» Por hacer:
Transcriba literalmente el pasaje del relato sobre el ‘Perro negro’ comprendido entre "Procreó treinta y" y "lleve la parca.", ambos incluidos.

» Fragmento proporcionado:
|---|

El ‘Perro negro’ y sus hijos.

Relato de un viaje a la tierra de García Márquez

De corazón en corazón

Le dicen el ‘Perro negro’ y su lista de amores es larga. Tan larga como las parrandas de doña Juana Bolívar. La periodista Salud Hernández-Mora pinta un magnífico fresco de algunos personajes emblemáticos de la Aracataca del Nobel, a quien acompañó en el viaje de regreso a su tierra.

Salud Hernández-Mora
19 de junio de 2007

El sol aprieta desde que despunta. Al mediodía, el calor aplasta hasta la voluntad. Solo los lugareños, los platanales y las robustas palmeras africanas parecen soportar sin esfuerzo el clima sofocante de la región que alberga a Aracataca, la Zona Bananera y Ciénaga, algunos de los territorios donde debieron vivir los Buendía y cuyas gentes sirvieron de inspiración al Premio Nobel colombiano para sus Cien años de soledad.
Los lugareños no creen que Dios favoreciera a Gabriel García Márquez con una portentosa imaginación. Todo lo que escribe en la novela que el autor mexicano Carlos Fuentes comparó con Don Quijote está en las entrañas de esas tierras bananeras, fértiles y ardientes, del departamento norteño del Magdalena, habitadas por hombres de sangre templada, moral distraída y cuerpo parrandero. Sus mujeres poseen una belleza cautivadora, son permisivas y laboriosas, dispuestas a mirar para otro lado y perdonar los muchos pecados de alcoba de sus machos. Gabo, cuentan sus paisanos, se limitó a relatar con un estilo literario sublime lo que vio en su niñez y juventud o le contaron.
El ‘Perro negro’, que sólo leyó algunos pasajes de la obra, está convencido de esa teoría y piensa que él es un ejemplo palpable. Como parte y esencia del paisaje costeño, el clima abrasador nunca le restó un ápice su pasión desbordante ni le alteró su rutina amorosa.
Procreó treinta y nueve hijos pero no se conforma con la extensa prole que le regaló Dios. Le gustan los números redondos y, además, siente que en su corazón aún hay cabida para otro amor. A sus ochenta y dos años, no pierde la esperanza de llegar a los cuarenta retoños antes de que se lo lleve la parca.
Por eso rondó durante doce largos meses a una joven de su tórrida Aracataca natal, con el ímpetu de un adolescente perdidamente enamorado. Le llevaba pequeños detalles a su lugar de trabajo, la piropeaba, se ofrecía para cargarle lo que llevara encima y le cantaba serenatas nocturnas. Pero ella no cedió. Aun así, el Perro no perdió la sonrisa ni abandonó su empeño. Está convencido de que aparecerá otra muchacha bonita dispuesta a aceptarlo.
“Cierto que todavía voy a tocar otras puertas. Pero soy juicioso y vivo con la misma mujer de toda la vida”, comenta, para añadir que también ha sido fiel a las otras dos señoras con las que ha convivido durante décadas de forma abierta, a la luz de sus vecinos. “Por acá es costumbre”, indica tranquilo.

|---|

» Material proporcionado:
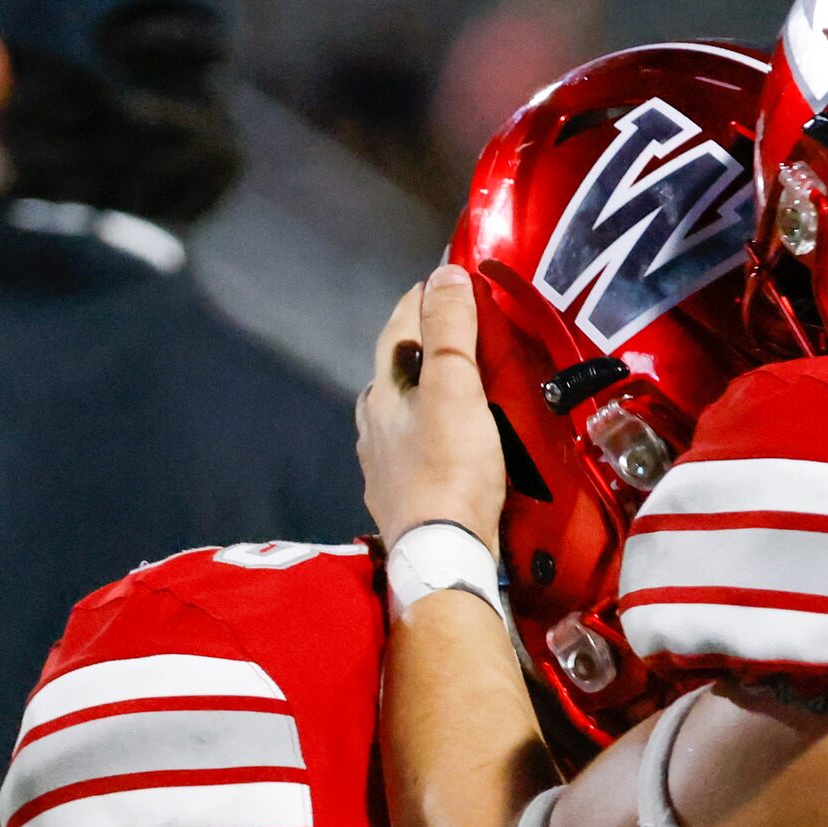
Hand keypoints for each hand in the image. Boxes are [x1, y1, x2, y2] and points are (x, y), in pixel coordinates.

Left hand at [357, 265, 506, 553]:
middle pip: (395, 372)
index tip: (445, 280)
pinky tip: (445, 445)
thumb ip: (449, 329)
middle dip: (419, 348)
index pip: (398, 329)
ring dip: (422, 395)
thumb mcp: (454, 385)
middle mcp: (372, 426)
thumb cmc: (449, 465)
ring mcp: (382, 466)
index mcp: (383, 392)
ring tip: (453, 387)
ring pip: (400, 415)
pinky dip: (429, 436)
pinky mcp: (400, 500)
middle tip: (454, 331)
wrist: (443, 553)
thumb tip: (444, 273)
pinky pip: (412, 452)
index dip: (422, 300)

|---|

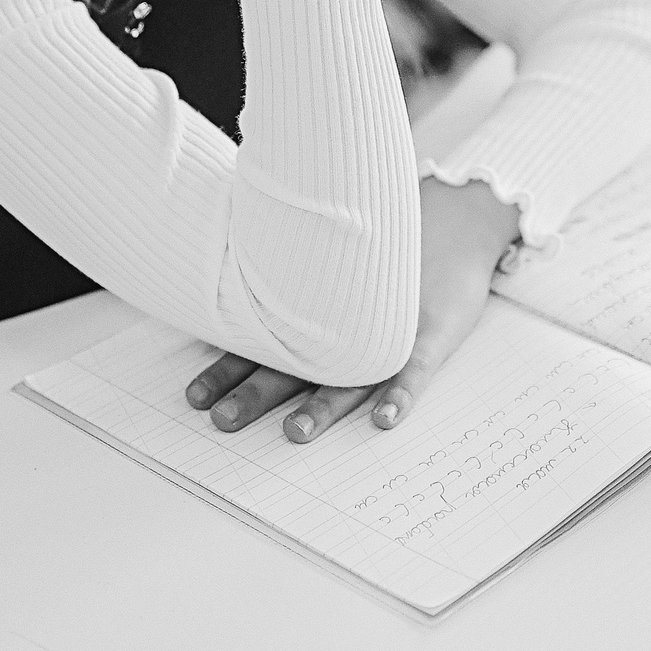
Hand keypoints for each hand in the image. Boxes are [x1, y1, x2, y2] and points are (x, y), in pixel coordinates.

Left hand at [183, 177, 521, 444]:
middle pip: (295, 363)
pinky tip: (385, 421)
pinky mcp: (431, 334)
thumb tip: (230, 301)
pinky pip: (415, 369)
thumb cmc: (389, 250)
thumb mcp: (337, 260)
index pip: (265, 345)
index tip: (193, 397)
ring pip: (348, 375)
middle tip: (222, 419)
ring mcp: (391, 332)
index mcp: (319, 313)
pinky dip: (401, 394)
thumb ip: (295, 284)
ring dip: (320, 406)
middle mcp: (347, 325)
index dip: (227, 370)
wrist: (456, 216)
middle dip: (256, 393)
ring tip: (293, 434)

|---|

» Solución:
Procreó treinta y nueve hijos pero no se conforma con la extensa prole que le regaló Dios. Le gustan los números redondos y, además, siente que en su corazón aún hay cabida para otro amor. A sus ochenta y dos años, no pierde la esperanza de llegar a los cuarenta retoños antes de que se lo lleve la parca.